Indonesian artist (1895–1964)

Emiria Soenassa (Enhanced Spelling: Emiria Sunassa, 5 August 1894 – 1964) was an Indonesian artist. Little is known about her early life, including her place of birth, though she claimed to be the daughter of the Sultan of Tidore. She travelled extensively from the 1910s through the 1930s, working variously as a secretary and nurse in Java, studying Dalcroze eurhythmics in Europe, and then holding various jobs from Sumatra to West Papua. In the late 1930s, she settled in Batavia (now Jakarta), where she took up painting while working as a secretary. She soon joined the Indonesian Painters Association (Persatuan Ahli Gambar Indonesia; PERSAGI), with whom she had her first exhibitions, and remained active until 1959.

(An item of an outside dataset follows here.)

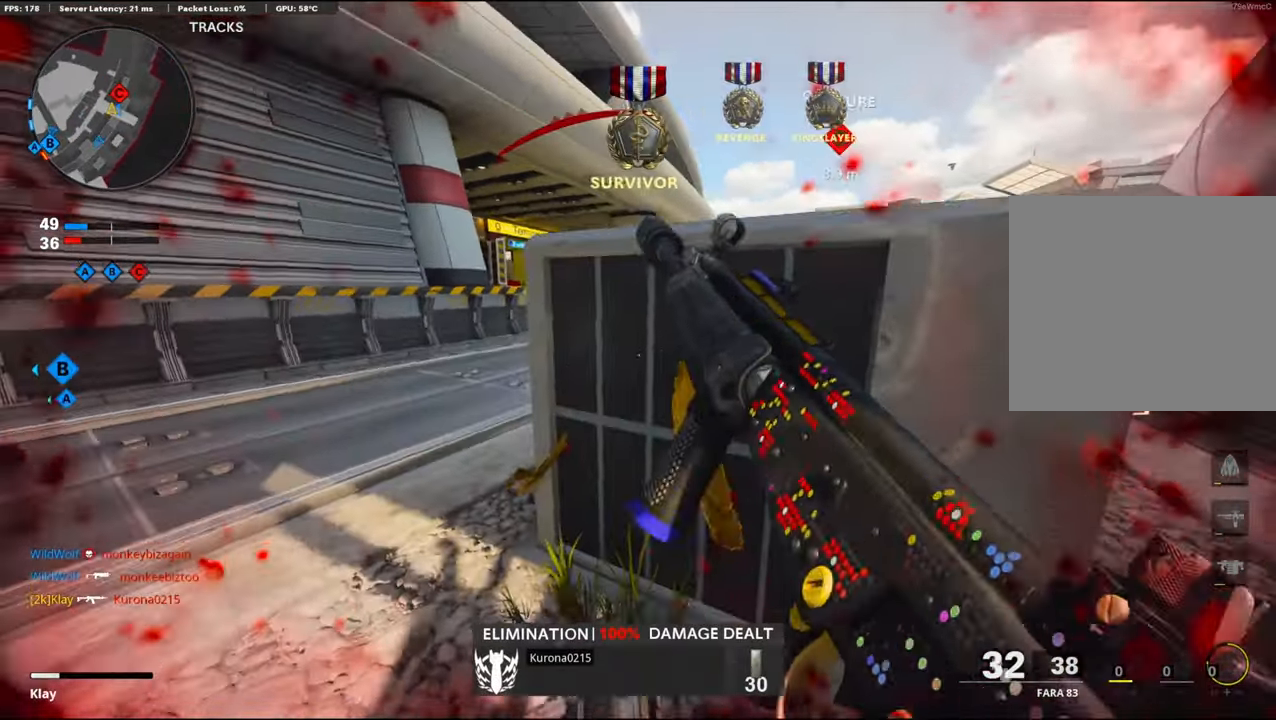
{"buttons": [], "left_stick": "center", "right_stick": "center", "events": [[250, "R3", "up"], [267, "right_stick", "up"], [384, "left_stick", "center"], [384, "right_stick", "center"]]}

Emiria described art as her hobby, and has been variously identified as an autodidact and a mentee of the art critic Guillaume Frederic Pijper. She used various styles, experimenting with cubism and impressionism, though her works generally employed heavy brushstrokes. She most commonly painted indigenous peoples from eastern Indonesia, and gained a reputation as a primitivist who created dark and unsettling atmospheres. Though often labelled the "Mother of Indonesian Art", Emiria has also been marginalized in the Indonesian art canon.

==Biography==
===Early life===
Emiria was born on 5 August 1894, in the Dutch East Indies (now Indonesia). Little is known for certain about her early life. She claimed to have been the daughter of Sahadjuan, the Sultan of Tidore, and to have the full name Emiria Sunassa Wama'na Poetri Al-Alam Mahkota Tidore; she was also known as Emma Wilhelmina Pareira. Other narratives have suggested that she was born in North Maluku or in the town of Tanawangko in North Sulawesi. She was likely of Tidorese descent, though she may have had Minahasan heritage. Her education at a primary school for Europeans, which she left after the third year, suggests that she came from an influential family.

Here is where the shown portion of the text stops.